Grandma Lala’s Salmon Soufflé                 

Ingredients:
    ·      1 can salmon (approx. 14 oz.) or 3 fillets
    ·      2 cups milk
    ·      2 Tablespoons butter
    ·      2 cups bread crumbs or crumbled bread
    ·      1/4 teaspoon salt
    ·      1/2 teaspoon dry mustard
    ·      2 eggs. beaten
    ·      1 teaspoon Worcestershire sauce
    ·      1 teaspoon lemon juice
    ·      2 Tablespoon dried parsley (can also add dill)

Preparation:
Put all ingredients into a bowl & mix up with hands.   Pour mixture into a buttered 2-quart casserole dish.

Bake at 350° for 45 to 50 minutes.
 Could place in a pan of water.  Salmon soufflé serves 4.  Top with gravy of healthy mushroom soup.

                    

Mom’s Barley Mushroom Soup  (From NY Times Natural Foods by Jean Hewitt)

Ingredients:
    ·      2 quarts vegetable or chicken broth
    ·      2 Carrots or zucchini, or parsnips, diced
    ·      2 Celery Stalks & leaves, diced
    ·      1 onion, chopped
    ·      2 sprigs Parsley
    ·      1 cup whole Barley, washed
    ·      2 pound Sliced Mushrooms (canned OK) OR 1 package of baked tofu                                   
    ·      Sea Salt or Tamari, to taste

Directions:
    1.  Wash barley and cover with 2 quarts stock. Bring to a boil; reduce heat and simmer until tender....about 1.5 hours.
  2.  Add remaining ingredients and cook until veggies are tender.  (If you use baked tofu, instead of mushrooms, add the cut-up tofu at the end.)

You can add potatoes and other veggies.  Freezes well.  
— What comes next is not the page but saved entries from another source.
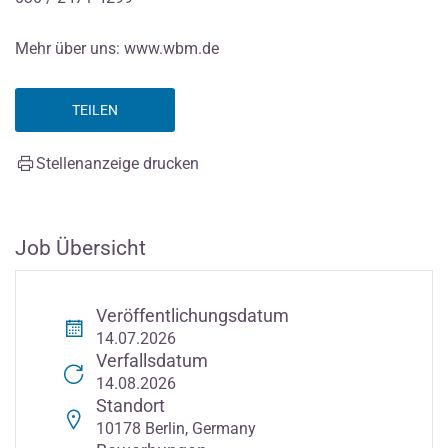
Mehr über uns: www.wbm.de
TEILEN
Stellenanzeige drucken
Job Übersicht
Veröffentlichungsdatum
14.07.2026
Verfallsdatum
14.08.2026
Standort
10178 Berlin, Germany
Mom’s Favorite Salad Dressing 

Ingredients:
    ·      3/4 cup of good olive oil
    ·      1/4 cup of apple cider vinegar or lemon juice
    ·      1 Tablespoon liquid Amino Acids or soy sauce
    ·      1 teaspoon favorite herbal spice combination
    ·      2 Tablespoons liquid lecithin (optional for thickening)

Directions:
    1.  In a clean salad dressing bottle or container, add the ingredients. 
    2.  Shake well and enjoy over salad with toasted pecans or almonds as croutons!

 

Nancy’s Pecan Pie Recipe  (Rodale Press)

Ingredients
    ·   1 pastry for a 9 inch single crust pie (defrosted)
    ·   2 eggs
    ·   1 cup pecans, halved or chopped (few drops of cider vinegar)
    ·   1 cup real maple syrup
    ·   ½ cup honey
    ·   1/3 cup butter, melted
    ·   1 teaspoon vanilla extract
    ·   1 Tablespoons all-purpose flour
    ·   1 teaspoon salt

Directions
    ·            Preheat oven to 350 degrees F.
    ·            Spread the nuts evenly over pie shell. The pecans will rise to the surface of the pie, as it bakes.
    ·            Mix together flour & salt to beaten eggs.  Mix well.
    ·            Add maple syrup, honey & butter.  Then add vinegar and vanilla.
    ·            Put into pie shell & bake in preheated 350-degree oven for 45 min.                 
   (         (May take 50-60 minutes.)      Check after 30 min & cover crust with foil.
    ·            Test for doneness in one of two ways.  Jiggle the pie gently to see if the filling is still liquid. The center will still be slightly soft, but the heat of the pecan pie will continue to cook the filling after the pie is removed  from the oven.  If you are not confident in this method, insert a thin-bladed knife one inch from the center. If it comes out clean, your pecan pie is done.
   ·            Let cool on a wire rack at least 15 minutes before serving.
   ·            Serve with whipped cream & enjoy!

               

Raspberry Jello Salad

Ingredients
    ·   1 cup+ water to Raspberry Gelatin pkg (Prepare to directions......let set up a bit)
    ·   Add thawed frozen raspberries (10 oz package) to jello
    ·   1 can or less (#2) crushed pineapple, drained
    ·   1 cup chopped nuts
    ·   Filling:  1 pt. sour cream (or whipped cream topping)

Directions:
Add pineapple, raspberries and nuts to cooled gelatin mixture. Put half into 9 x 12 pan and let stand until hard. Add 1 pint sour cream by spreading over jelled mixture. Pour rest of gelatin on top and chill. Make the day before serving to firm up.